Like the motto of a gynaecologist is “Always at your cervix!” mine was “Always at your a____e”, you guessed it right.
I went about my job in earnest and became good at it, remembering the famous quote by Bailey and Love, “If you don’t put your finger in, you will put your foot in.” This must have been told to us ad nauseum during our MBBS.
There were anecdotal stories of the great Puli and his penchant for p.r.s.
A Princess from the Royal family of Nepal admitted in M ward with pyrexia of unknown origin. After taking an extensive history and doing a thorough examination, Puli did his famous p.r. and Eureka! He found a perianal abcess, which was the cause of the fever.
When we were in CMC I remember most of the patients with perianal problems were from across the border Andhra Pradesh.
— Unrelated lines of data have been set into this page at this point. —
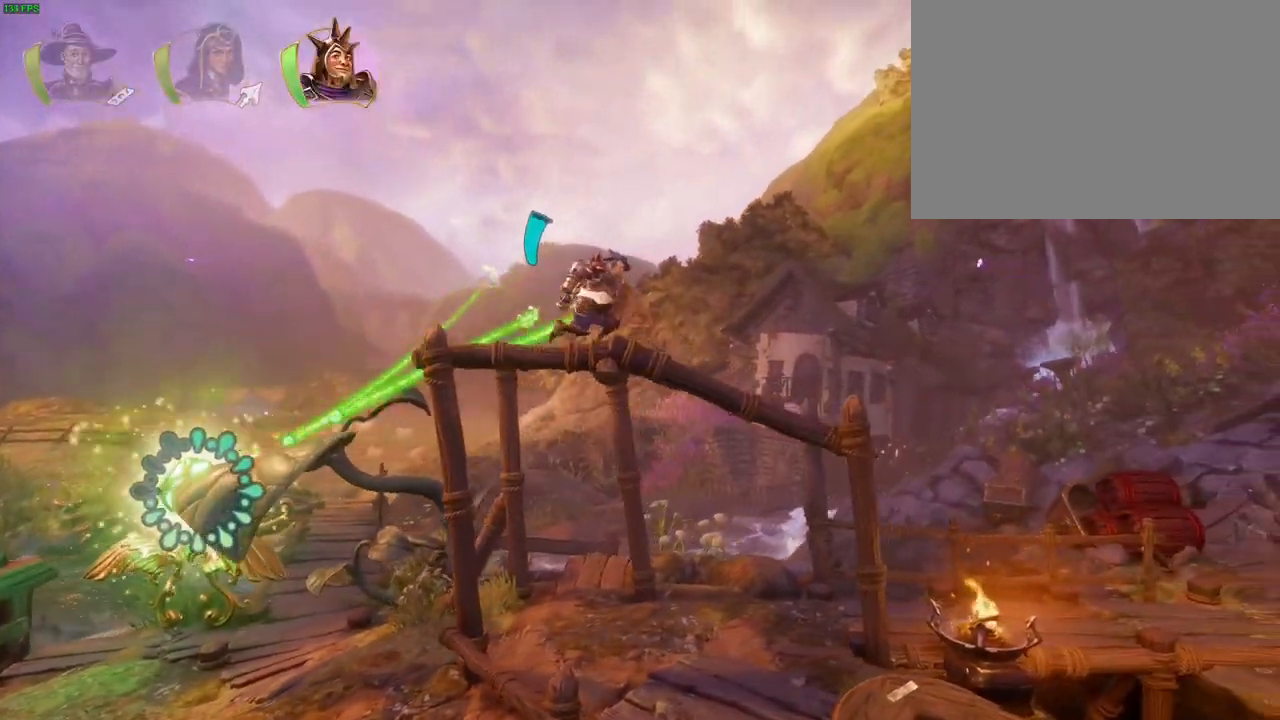
{"dt_ms": 500, "buttons": [], "left_stick": "right", "right_stick": "center", "events": [[67, "TRIANGLE", "down"], [150, "TRIANGLE", "up"]]}
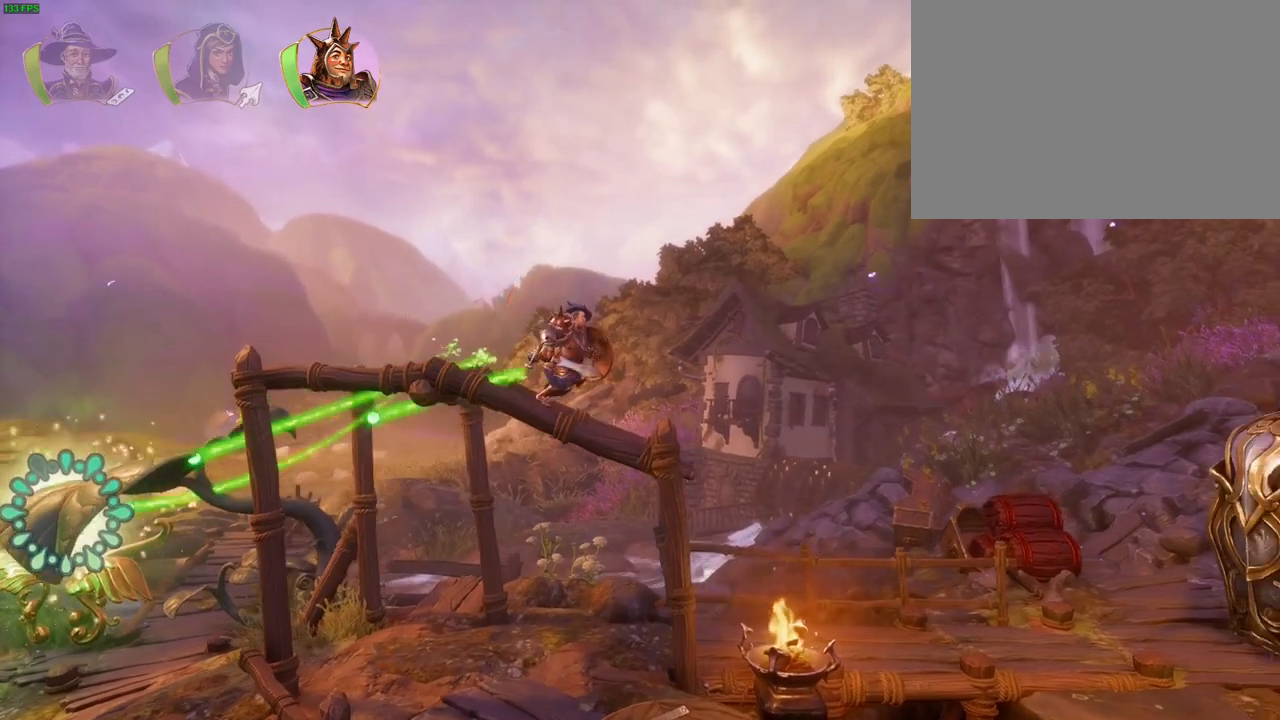
{"dt_ms": 500, "buttons": ["CROSS"], "left_stick": "right", "right_stick": "center", "events": [[150, "TRIANGLE", "down"], [233, "TRIANGLE", "up"], [367, "CROSS", "down"]]}
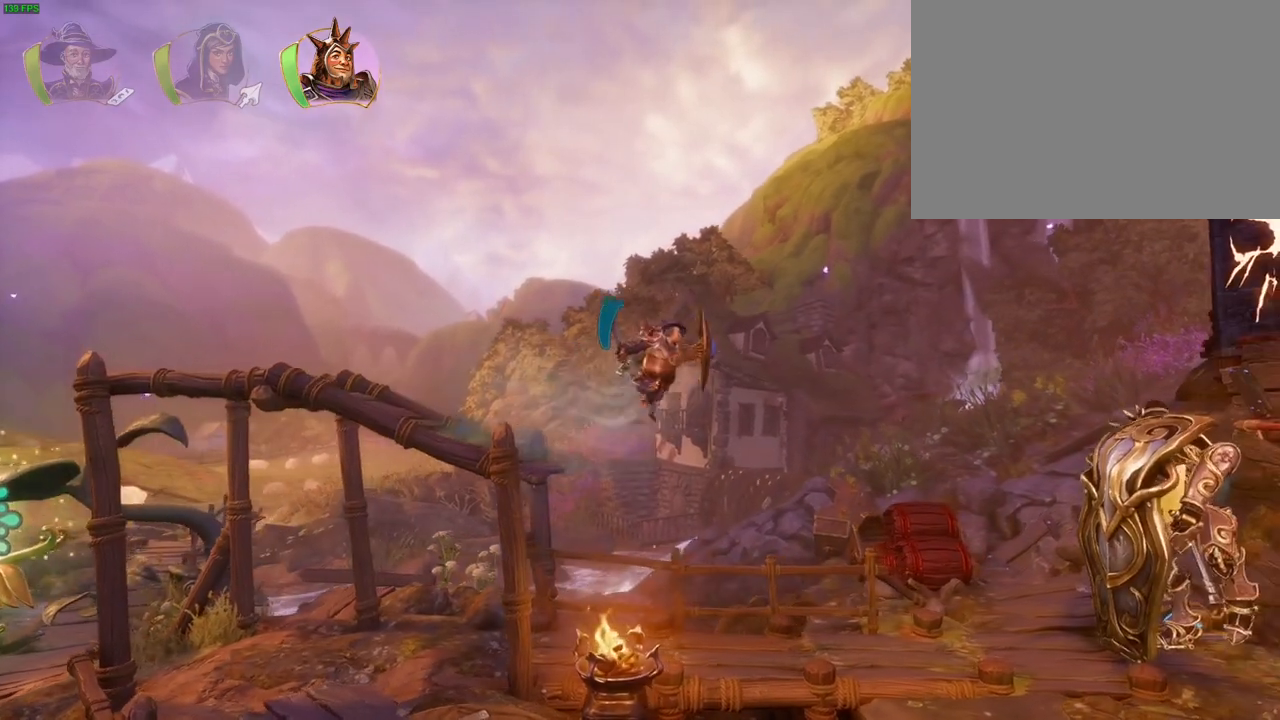
{"dt_ms": 500, "buttons": ["CROSS"], "left_stick": "right", "right_stick": "center", "events": []}
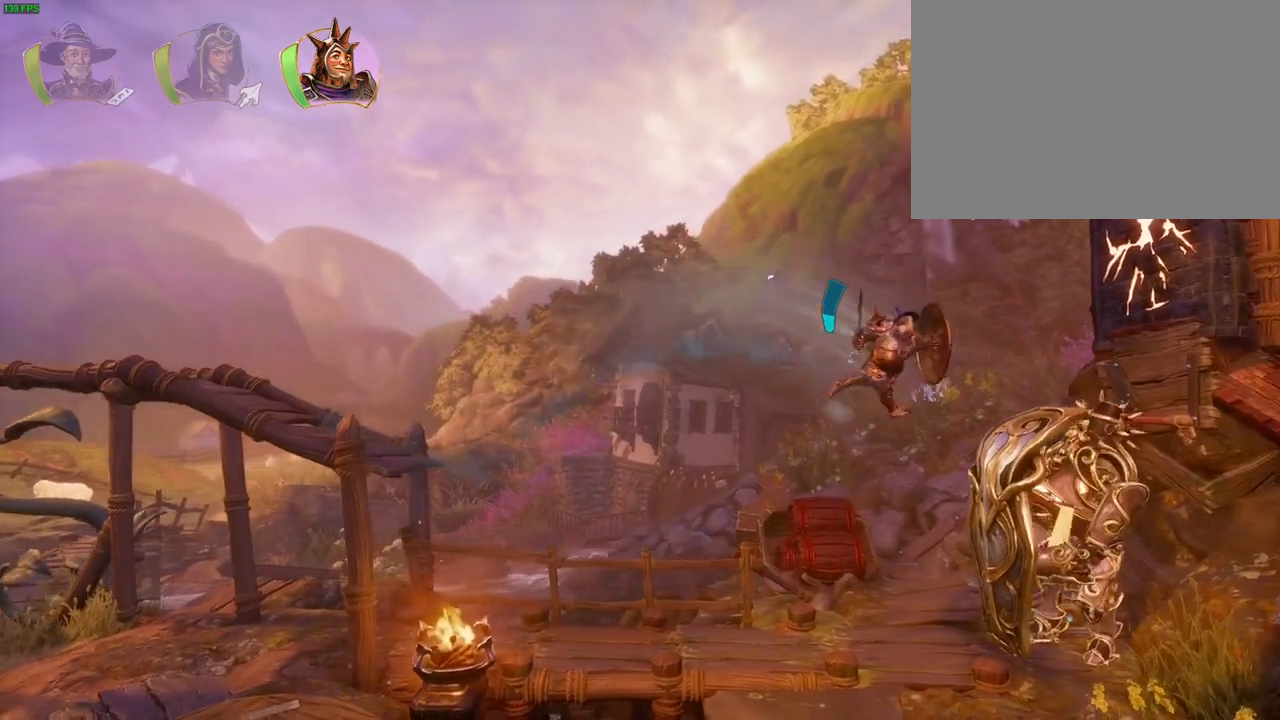
{"dt_ms": 500, "buttons": ["CIRCLE"], "left_stick": "left", "right_stick": "center", "events": [[117, "CROSS", "up"], [200, "CROSS", "down"], [383, "CROSS", "up"], [483, "left_stick", "left"], [500, "CIRCLE", "down"]]}
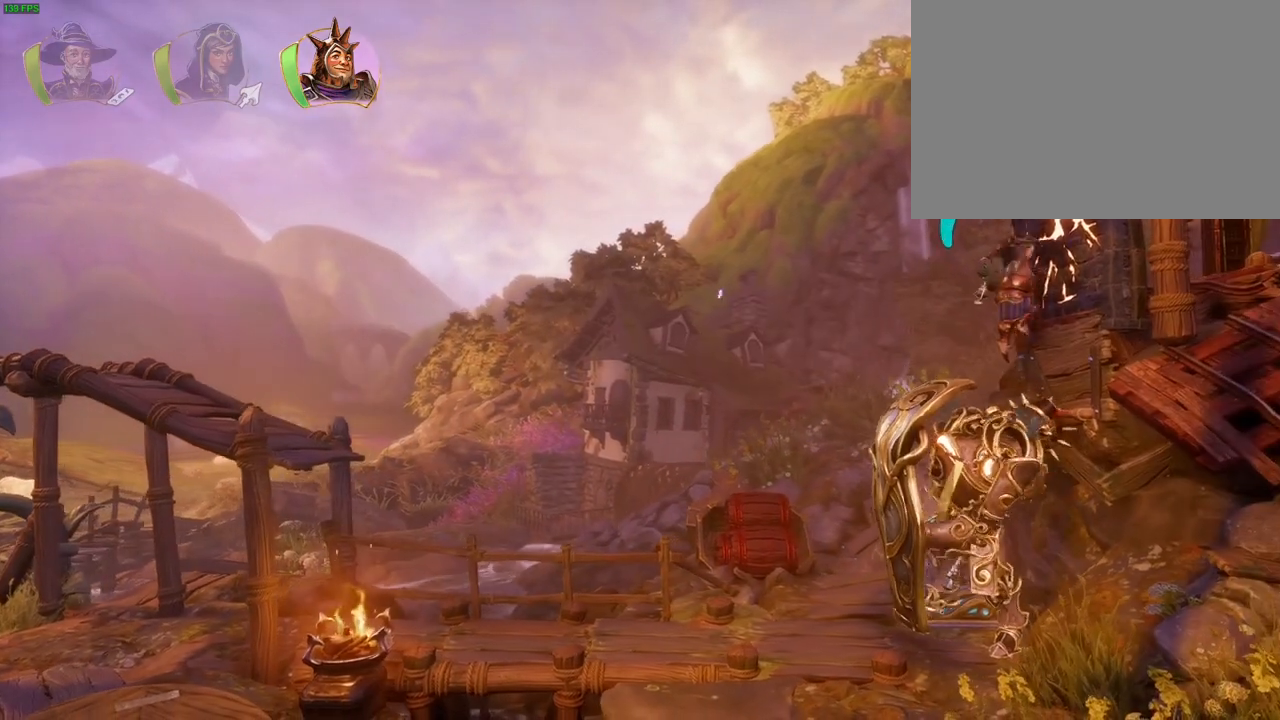
{"dt_ms": 500, "buttons": ["SQUARE"], "left_stick": "left", "right_stick": "center", "events": [[150, "CIRCLE", "up"], [417, "SQUARE", "down"]]}
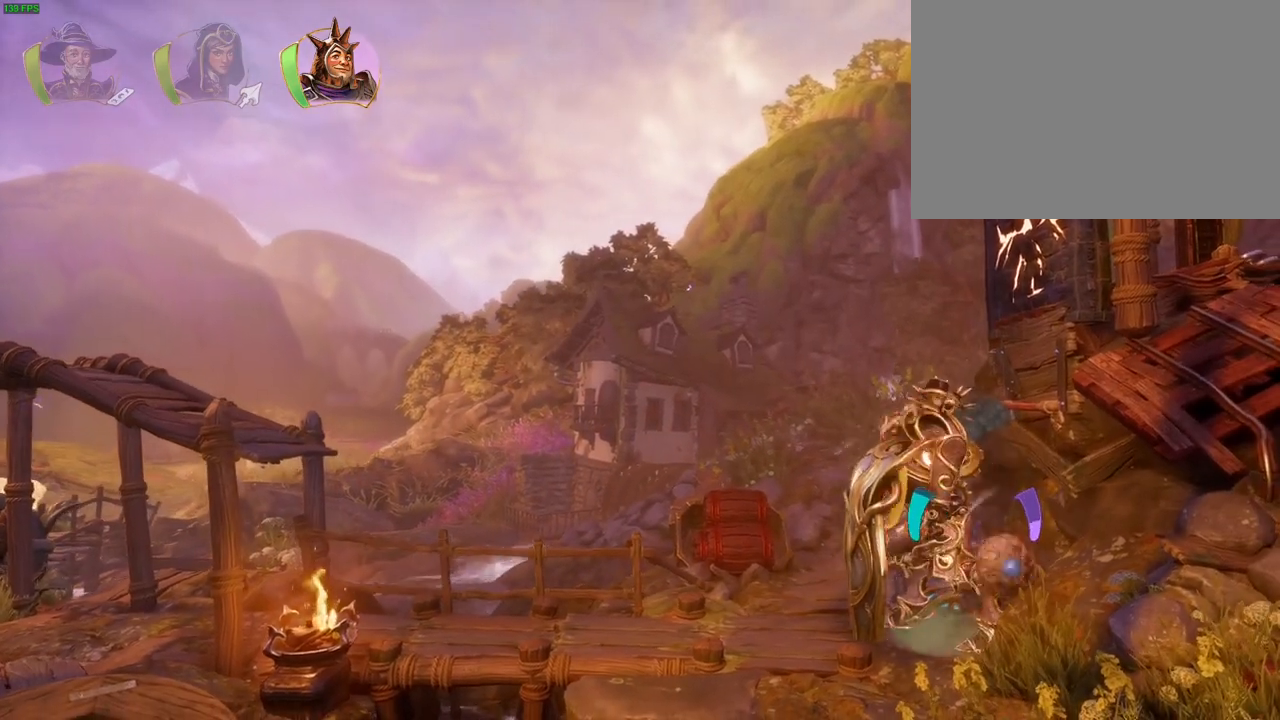
{"dt_ms": 500, "buttons": ["SQUARE"], "left_stick": "left", "right_stick": "center"}
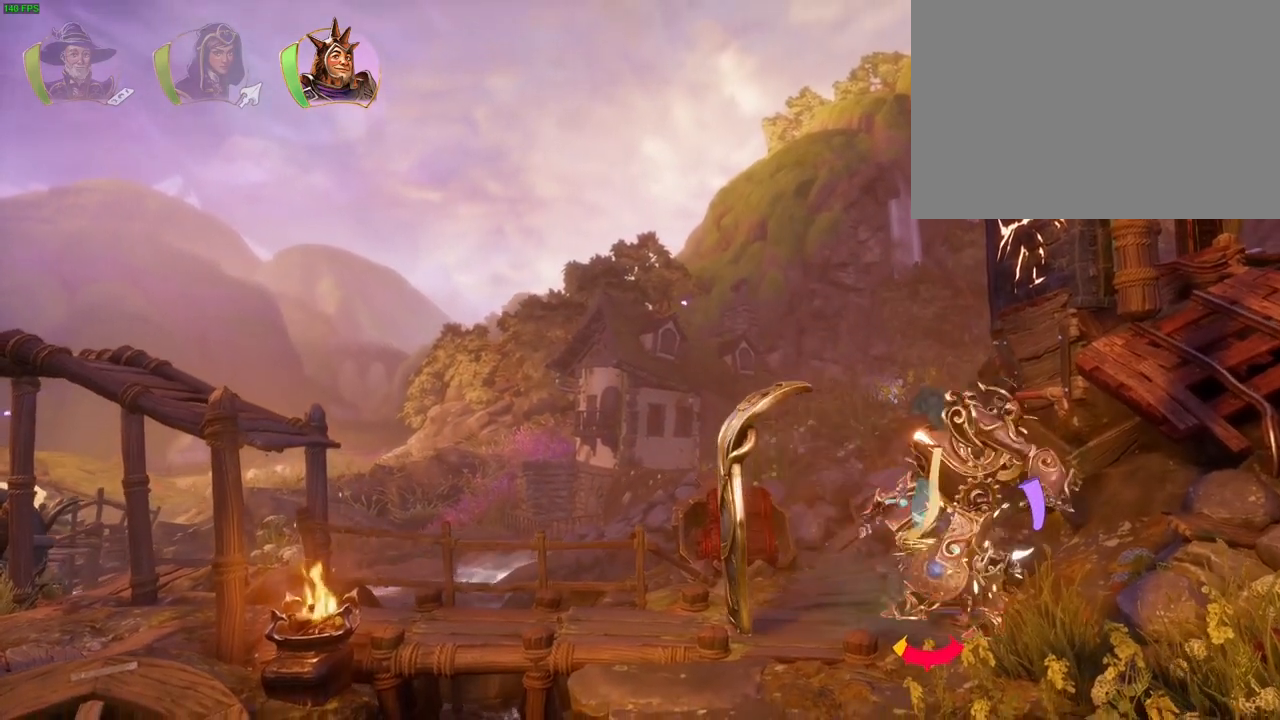
{"dt_ms": 500, "buttons": [], "left_stick": "left", "right_stick": "center", "events": [[50, "SQUARE", "up"], [133, "TRIANGLE", "down"], [217, "TRIANGLE", "up"], [300, "TRIANGLE", "down"], [400, "TRIANGLE", "up"]]}
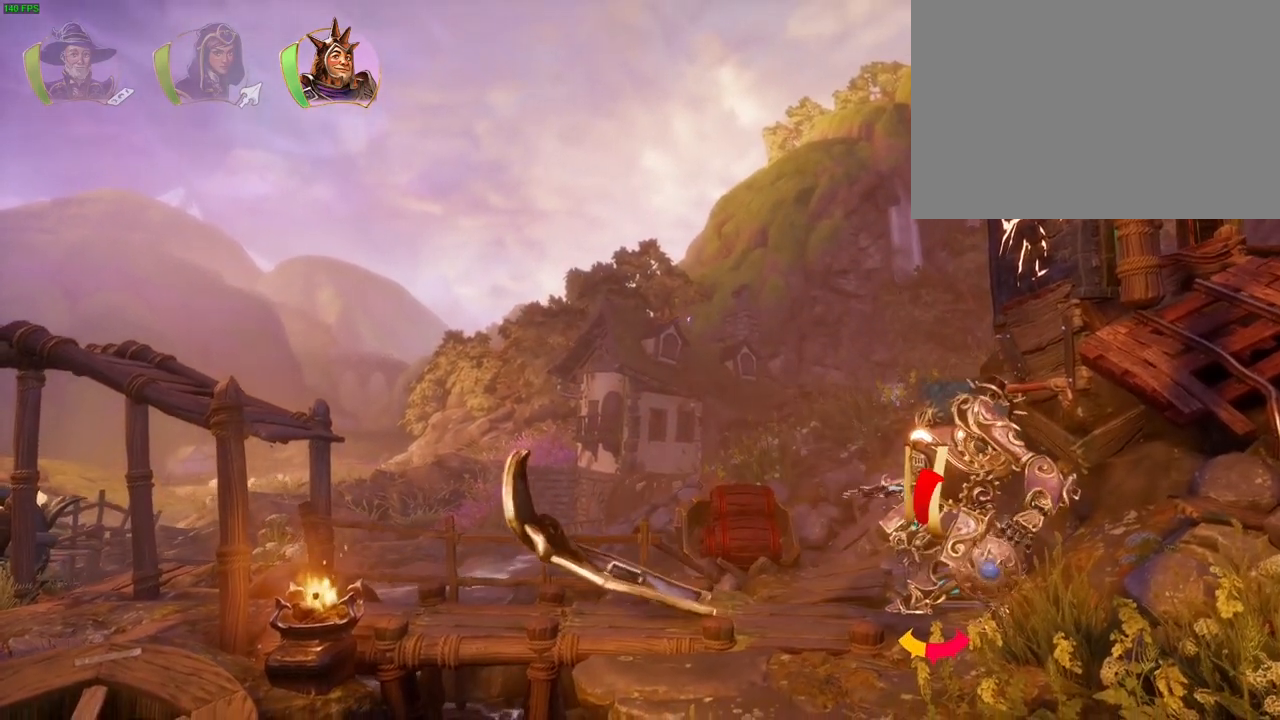
{"dt_ms": 500, "buttons": ["SQUARE"], "left_stick": "left", "right_stick": "center", "events": [[17, "SQUARE", "down"], [83, "SQUARE", "up"], [167, "SQUARE", "down"], [267, "SQUARE", "up"], [333, "SQUARE", "down"], [417, "SQUARE", "up"], [483, "SQUARE", "down"]]}
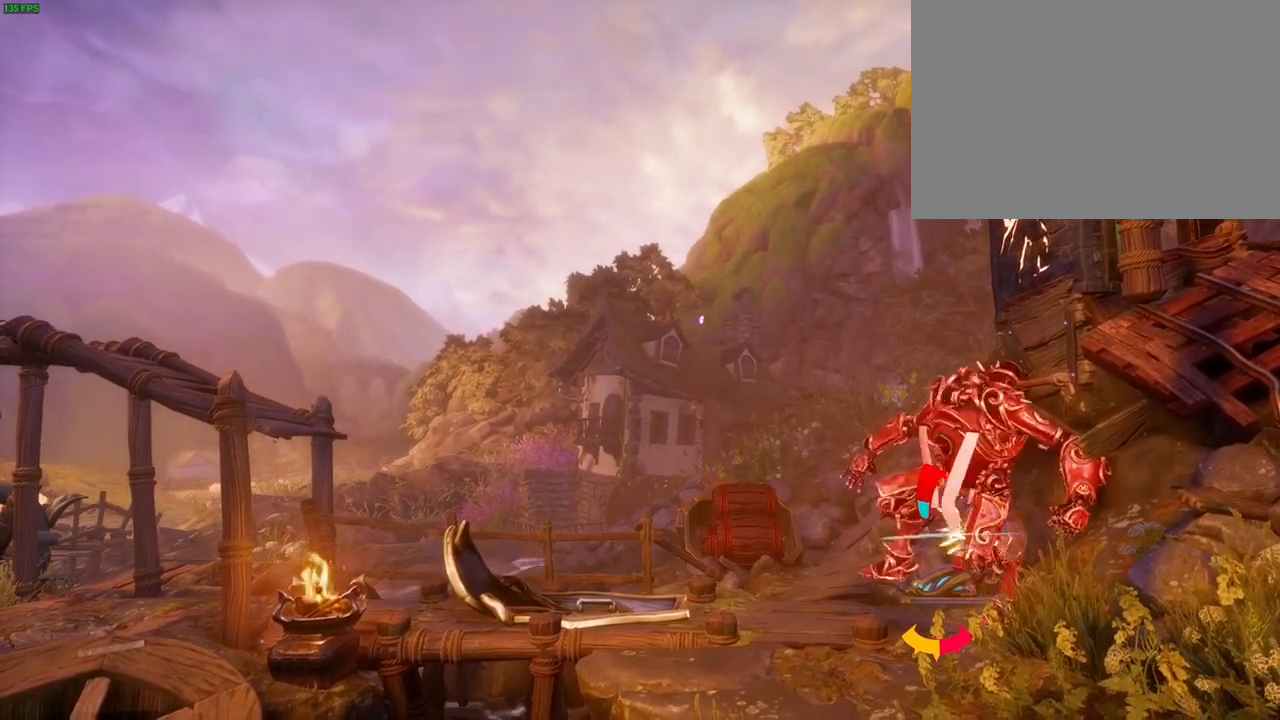
{"dt_ms": 500, "buttons": ["SQUARE"], "left_stick": "left", "right_stick": "center", "events": [[83, "SQUARE", "up"], [167, "SQUARE", "down"], [250, "SQUARE", "up"], [333, "SQUARE", "down"], [417, "SQUARE", "up"], [500, "SQUARE", "down"]]}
It was attributed to the fiery Andhra food.
In Nagpur we have our own very fiery ‘Saoji cusine’, which is supposed to beat Andhra cooking hands down in terms of conflagration. People have devised an informal grading system for the degree of heat.
Grade 1. Mouth on fire.
Grade 2. Stomach on fire.
Grade 3. Morning after rear end is on fire.
A young adventurous Vellaikara white man visited Nagpur and being either bahadur or foolhardy, he decided to experiment with Saoji cusine.
The moment he took a bite his face turned crimson and he opened his mouth and stuck his tongue out and fanned it with his hand. He gulped down at least a gallon of water and gripped his abdomen complaining of burning. Morning after when he sat on the water closet he passed few hard lumps followed by intense burning. By his description the pain was like passing out a barbed wire! He reached for the toilet paper to wipe himself but the rough paper behaved like an abrasive, making matters worse. He then spotted the hygienic shower and aimed it at the afflicted area. That was an epiphany moment, he realized why Indians wash it rather than wipe it!
He visited me the next day still complaining of a persistent burning. I asked him to strip and lie down in the left lateral position with his right leg flexed. First thing I noticed was a realistic lipstick mark tattooed on his right gluteal region, which seemed to imply either “kiss my ass!” or “my ass has already been kissed”.

On digital examination I felt button hole like abrasion in perianal region, diagnostic of a fissure in ano. He was send off with a prescription of smooth muscle dilators, laxatives and soothing sitz baths.

On the subject of wiping there is the story of a senior anaesthetist in CMC being reprimanded by a white theatre nurse for resting his backside against the shelf containing the autoclaved drums.
“Kindly remove your unsterile backside from my sterile equipment” was her reprimand.
The anaesthetist not short on wit retorted, “Sister we wash it and don’t wipe it”.